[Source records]
Segment Open

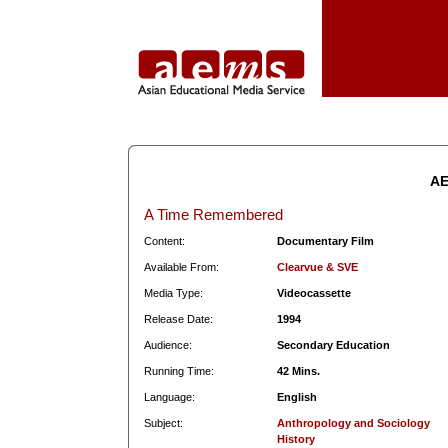
AE
A Time Remembered
Content:
Documentary Film
Available From:
Clearvue & SVE
Media Type:
Videocassette
Release Date:
1994
Audience:
Secondary Education
Running Time:
42 Mins.
Language:
English
Subject:
Anthropology and Sociology
History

Segment Closed

Please quote the text of every item above line for line, leaving out the pictures.

AE
A Time Remembered
Content:
Documentary Film
Available From:
Clearvue & SVE
Media Type:
Videocassette
Release Date:
1994
Audience:
Secondary Education
Running Time:
42 Mins.
Language:
English
Subject:
Anthropology and Sociology
History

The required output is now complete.